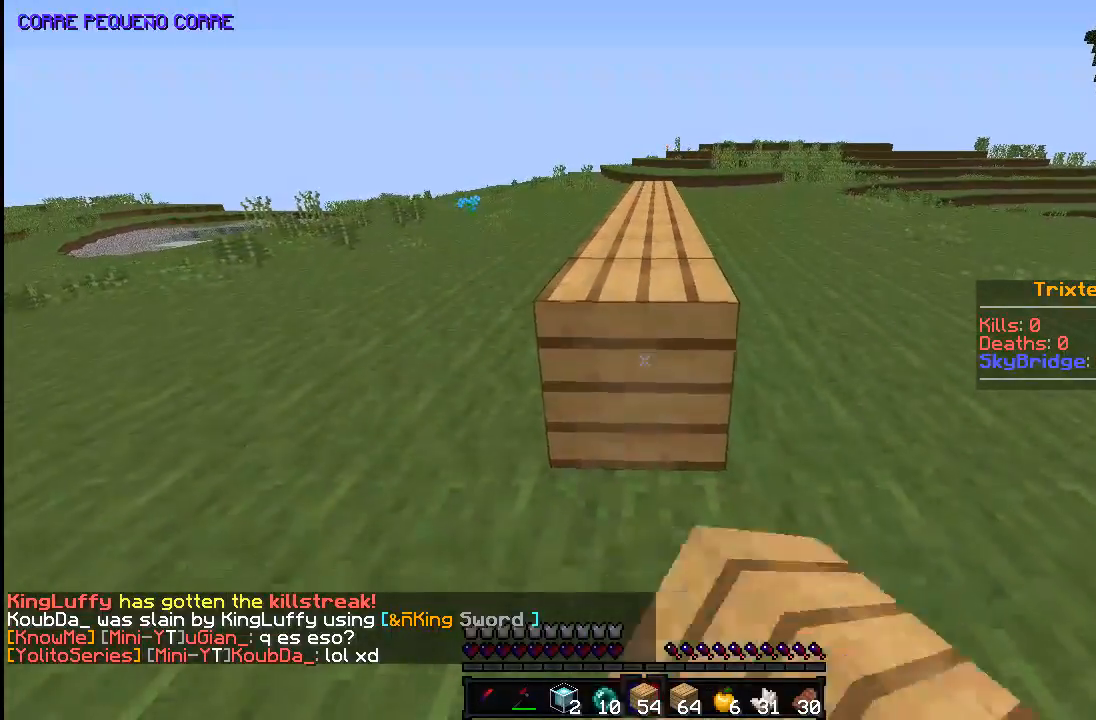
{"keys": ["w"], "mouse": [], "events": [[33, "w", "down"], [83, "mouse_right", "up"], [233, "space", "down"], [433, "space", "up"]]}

* * *

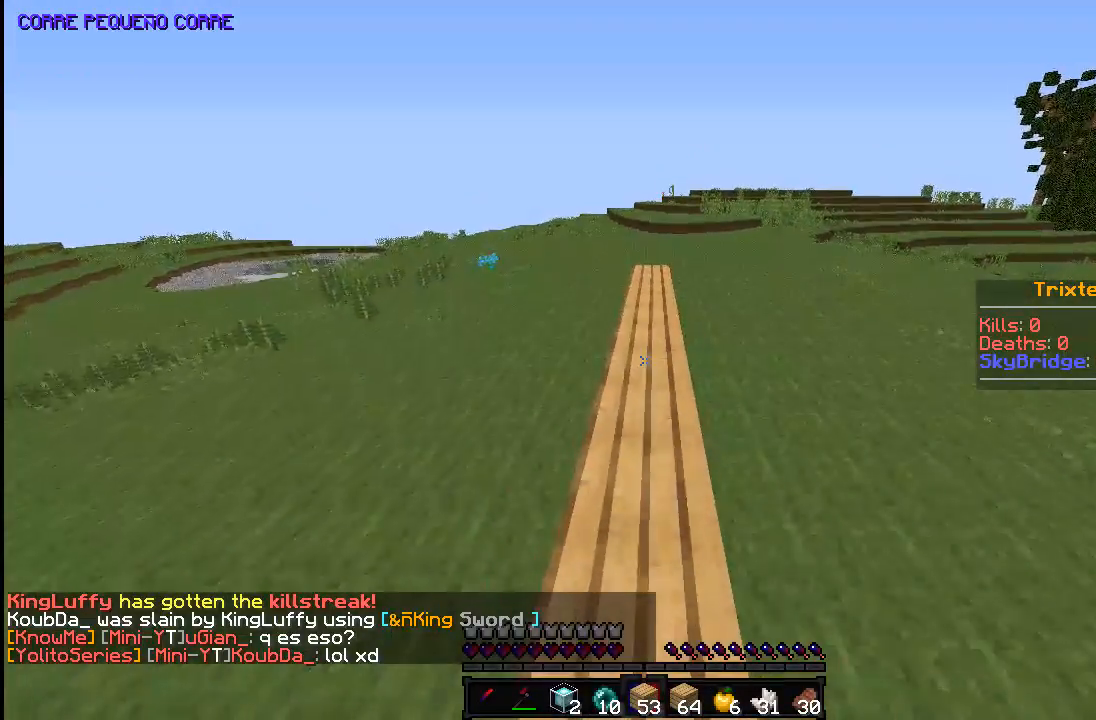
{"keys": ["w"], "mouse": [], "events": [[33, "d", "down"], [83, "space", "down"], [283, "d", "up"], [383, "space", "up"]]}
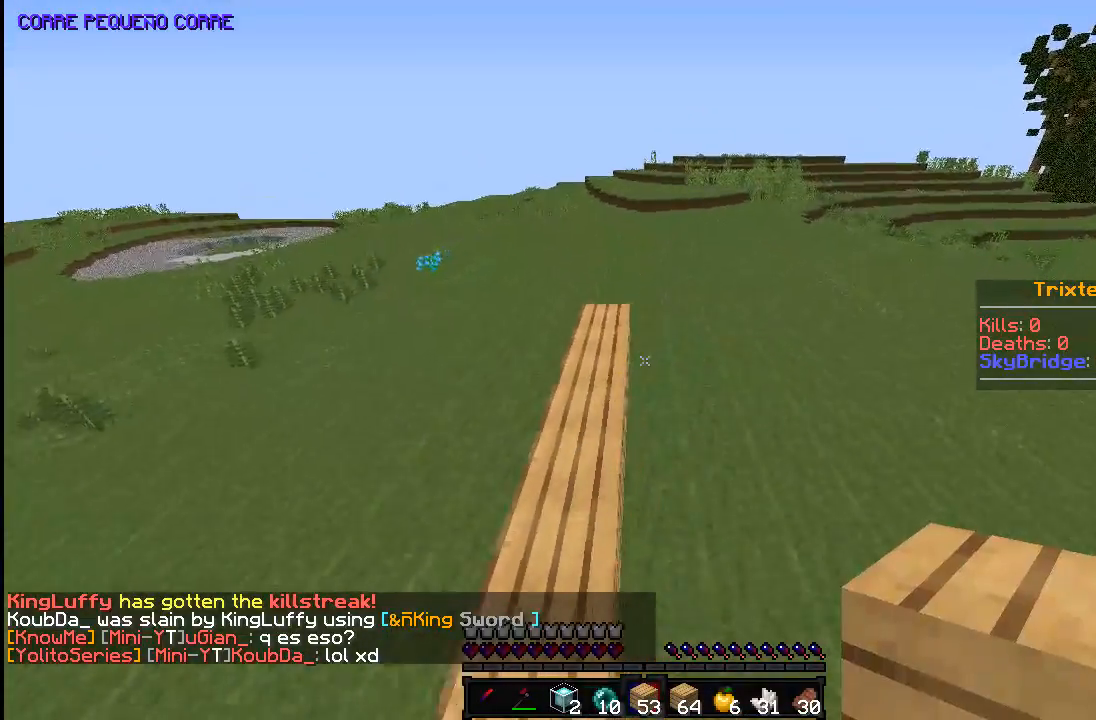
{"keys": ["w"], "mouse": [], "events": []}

...

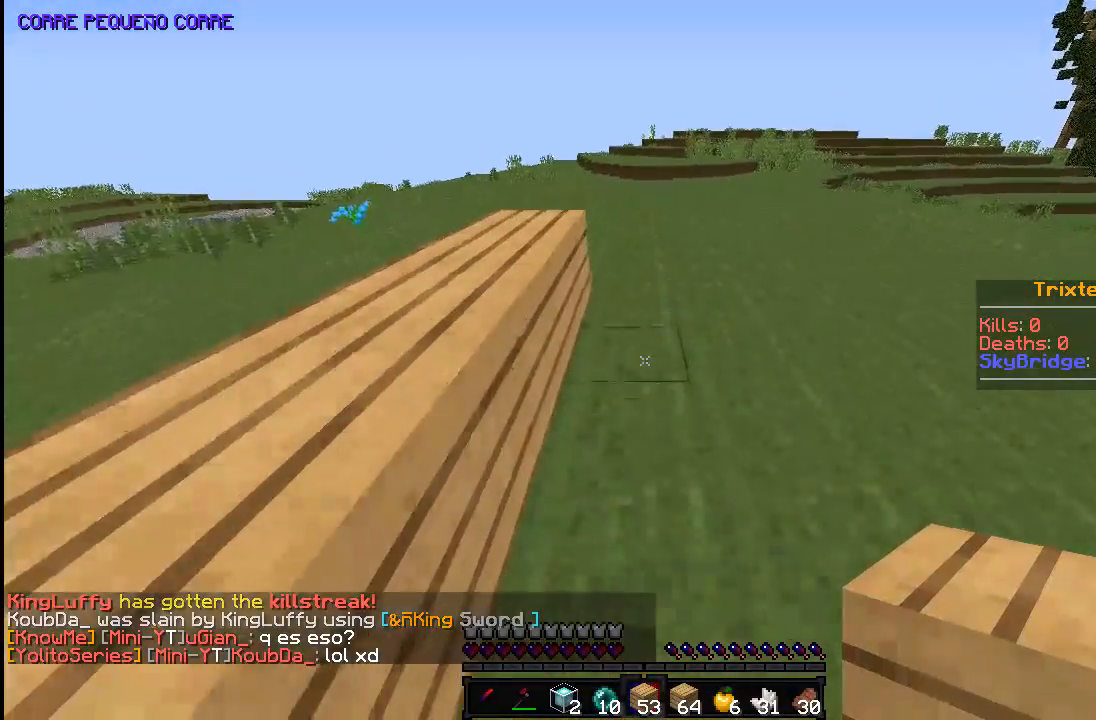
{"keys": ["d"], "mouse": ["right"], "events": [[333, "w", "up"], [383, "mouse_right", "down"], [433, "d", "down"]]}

**Work order:** State how many lines in the listing above contain "down". Nothing else is needed.

**Response box:** 3